What you are asked to do. In the entries below, find the lines that include "Larchfield" and give their number as the whole reply.

Saved entries:
---

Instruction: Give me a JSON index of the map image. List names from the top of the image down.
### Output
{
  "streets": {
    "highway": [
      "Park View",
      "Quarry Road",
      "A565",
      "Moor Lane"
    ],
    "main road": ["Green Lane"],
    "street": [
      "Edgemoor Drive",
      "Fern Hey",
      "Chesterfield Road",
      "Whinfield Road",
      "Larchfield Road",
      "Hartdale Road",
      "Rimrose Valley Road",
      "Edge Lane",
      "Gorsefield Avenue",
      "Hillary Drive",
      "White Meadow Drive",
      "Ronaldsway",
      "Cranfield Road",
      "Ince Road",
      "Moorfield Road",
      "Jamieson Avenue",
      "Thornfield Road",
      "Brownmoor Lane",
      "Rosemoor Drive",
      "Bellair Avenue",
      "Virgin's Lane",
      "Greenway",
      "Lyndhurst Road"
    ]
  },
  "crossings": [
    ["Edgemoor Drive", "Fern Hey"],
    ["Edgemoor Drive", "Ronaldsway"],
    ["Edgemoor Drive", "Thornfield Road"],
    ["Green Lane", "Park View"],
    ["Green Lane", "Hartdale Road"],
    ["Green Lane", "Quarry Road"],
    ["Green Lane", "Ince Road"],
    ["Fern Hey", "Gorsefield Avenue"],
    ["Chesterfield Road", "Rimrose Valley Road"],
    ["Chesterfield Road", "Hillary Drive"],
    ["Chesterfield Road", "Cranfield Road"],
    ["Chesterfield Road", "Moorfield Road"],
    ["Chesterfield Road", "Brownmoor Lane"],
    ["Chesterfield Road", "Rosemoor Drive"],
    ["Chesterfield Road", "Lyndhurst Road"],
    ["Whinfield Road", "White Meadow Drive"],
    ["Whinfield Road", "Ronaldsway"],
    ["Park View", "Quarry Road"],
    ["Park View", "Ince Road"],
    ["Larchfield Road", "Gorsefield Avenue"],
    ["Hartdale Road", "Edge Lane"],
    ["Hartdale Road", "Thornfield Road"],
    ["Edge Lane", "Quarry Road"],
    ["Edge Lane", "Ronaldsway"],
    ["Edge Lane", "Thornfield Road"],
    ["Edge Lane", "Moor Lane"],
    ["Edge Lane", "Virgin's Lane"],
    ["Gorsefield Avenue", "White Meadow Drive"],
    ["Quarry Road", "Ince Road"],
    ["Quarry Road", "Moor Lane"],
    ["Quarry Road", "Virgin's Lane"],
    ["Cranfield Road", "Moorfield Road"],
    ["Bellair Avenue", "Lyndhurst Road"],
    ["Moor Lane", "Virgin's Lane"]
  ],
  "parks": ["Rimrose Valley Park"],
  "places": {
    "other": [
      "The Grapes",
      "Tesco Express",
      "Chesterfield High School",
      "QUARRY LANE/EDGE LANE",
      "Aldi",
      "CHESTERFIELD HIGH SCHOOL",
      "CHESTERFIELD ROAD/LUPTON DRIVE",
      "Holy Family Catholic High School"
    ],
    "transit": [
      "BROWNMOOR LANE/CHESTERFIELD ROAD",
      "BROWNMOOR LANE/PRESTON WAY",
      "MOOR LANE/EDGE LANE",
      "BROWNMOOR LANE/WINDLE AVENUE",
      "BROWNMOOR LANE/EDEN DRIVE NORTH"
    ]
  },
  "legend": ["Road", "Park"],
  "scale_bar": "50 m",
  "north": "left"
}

---

Task output. 2